Porém, como fã, fiquei revoltado com as insinuações feitas por ele em vários momentos. Também fiquei surpreso pelo fato de o autor, apesar de escrever muito bem, usar uma lógica muito fraca e facilmente derrubável em muitos momentos, o que me motivou, assim que fiquei sabendo do texto, a fazer a proposta de escrever um texto como contra-argumento. Enrolei muito para isso, e agora, uma semana depois da morte de Chespirito, um de meus maiores ídolos, escrevo finalmente este texto.

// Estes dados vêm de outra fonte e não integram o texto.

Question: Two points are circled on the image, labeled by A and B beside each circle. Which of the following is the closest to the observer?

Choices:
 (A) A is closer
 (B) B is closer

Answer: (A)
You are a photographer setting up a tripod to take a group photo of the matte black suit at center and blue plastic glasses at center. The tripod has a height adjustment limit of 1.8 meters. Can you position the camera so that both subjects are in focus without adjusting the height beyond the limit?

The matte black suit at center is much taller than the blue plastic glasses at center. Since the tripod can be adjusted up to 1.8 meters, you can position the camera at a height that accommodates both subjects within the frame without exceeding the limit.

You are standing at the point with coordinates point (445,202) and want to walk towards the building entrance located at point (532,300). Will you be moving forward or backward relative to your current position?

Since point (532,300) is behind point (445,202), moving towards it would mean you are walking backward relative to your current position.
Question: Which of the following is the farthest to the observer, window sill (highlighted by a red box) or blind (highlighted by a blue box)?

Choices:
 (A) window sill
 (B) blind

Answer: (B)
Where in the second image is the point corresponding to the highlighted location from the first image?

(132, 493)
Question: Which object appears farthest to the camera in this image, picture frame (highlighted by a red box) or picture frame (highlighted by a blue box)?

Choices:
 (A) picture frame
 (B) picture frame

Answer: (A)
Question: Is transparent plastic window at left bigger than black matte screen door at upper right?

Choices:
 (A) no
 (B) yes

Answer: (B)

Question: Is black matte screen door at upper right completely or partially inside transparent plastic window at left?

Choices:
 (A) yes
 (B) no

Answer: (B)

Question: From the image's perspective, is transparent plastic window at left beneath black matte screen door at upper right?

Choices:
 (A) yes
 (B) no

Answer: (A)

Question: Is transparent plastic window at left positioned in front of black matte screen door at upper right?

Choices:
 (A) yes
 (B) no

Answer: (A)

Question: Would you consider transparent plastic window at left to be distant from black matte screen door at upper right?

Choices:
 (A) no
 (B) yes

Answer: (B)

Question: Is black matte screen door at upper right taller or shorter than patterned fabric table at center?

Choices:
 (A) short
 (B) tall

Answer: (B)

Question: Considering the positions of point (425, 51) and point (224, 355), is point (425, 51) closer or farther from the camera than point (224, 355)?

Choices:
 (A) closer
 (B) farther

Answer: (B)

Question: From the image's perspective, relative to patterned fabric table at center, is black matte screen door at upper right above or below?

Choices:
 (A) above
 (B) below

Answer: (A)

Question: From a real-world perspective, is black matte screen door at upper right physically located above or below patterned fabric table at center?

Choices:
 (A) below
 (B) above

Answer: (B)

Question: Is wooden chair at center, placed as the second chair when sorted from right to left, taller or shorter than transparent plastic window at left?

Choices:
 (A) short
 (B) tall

O autor, pela impressão que eu tive, me parece um fã de Chaves. Além de todo o seu conhecimento da obra, chega a declarar, em um momento, que Roberto Gómez Bolaños é “apelidado, num exagero quase perdoável, de ‘Pequeno Shakespeare’”, em uma referência ao apelido “Chespirito”. Eu, pessoalmente, não acho exagero, pois considero Chespirito o maior gênio do humor que eu já tive a oportunidade de assistir, um dos maiores humoristas que o mundo já conheceu. Mas o que mais me incomoda no texto são as afirmações categóricas do autor; logo depois de falar sobre o “exagero quase perdoável”, ele diz que Chaves é “uma das mais sutis, brilhantes e temíveis representações do inferno em qualquer das artes”. Ao longo de todo o texto, o autor fala de suas teorias malucas como se fossem verdades claras. Ele escreve como se ele soubesse mais da obra do que o próprio autor, como se ele soubesse o que o autor pensa a cada momento. Quem ele pensa que é pra dizer que o autor pensou desta ou daquela forma, e que ele arquitetou toda essa sátira?

Introdução – Teorias da conspiração na ficção

Teorias da conspiração existem em todos os lugares. É muito fácil surgir uma teoria da conspiração, em relação a temas mais variados: política, religião, esporte, ficção, etc. Especificamente na ficção, o campo é extremamente fértil. Mas a maioria das teorias da conspiração que eu conheço são grandes viagens baseadas em um ou outro ponto concreto; a partir daí, a imaginação do autor da teoria em questão começa a agir de forma mais livre.
Antes de falar de Chespirito, algumas teorias da conspiração famosas me surgem a mente. Todas são grandes e complexas, e dariam um texto inteiro sobre elas, então vou apenas resumi-las. A primeira é sobre Pokémon: em resumo, Ash estaria em coma desde o ataque dos spearows, no caminho para Veridiana, e a partir daí todos os acontecimentos do anime se passam na imaginação do personagem. Isso explicaria, entre outras coisas, o fato de Ash encontrar tantos pokemons lendários, a Equipe Rocket se tornar menos ameaçadora depois de Veridiana, as enfermeiras e policiais de todas as cidades serem exatamente iguais e a falta de envelhecimento nos personagens. A teoria termina com Ash acordando do coma e morrendo.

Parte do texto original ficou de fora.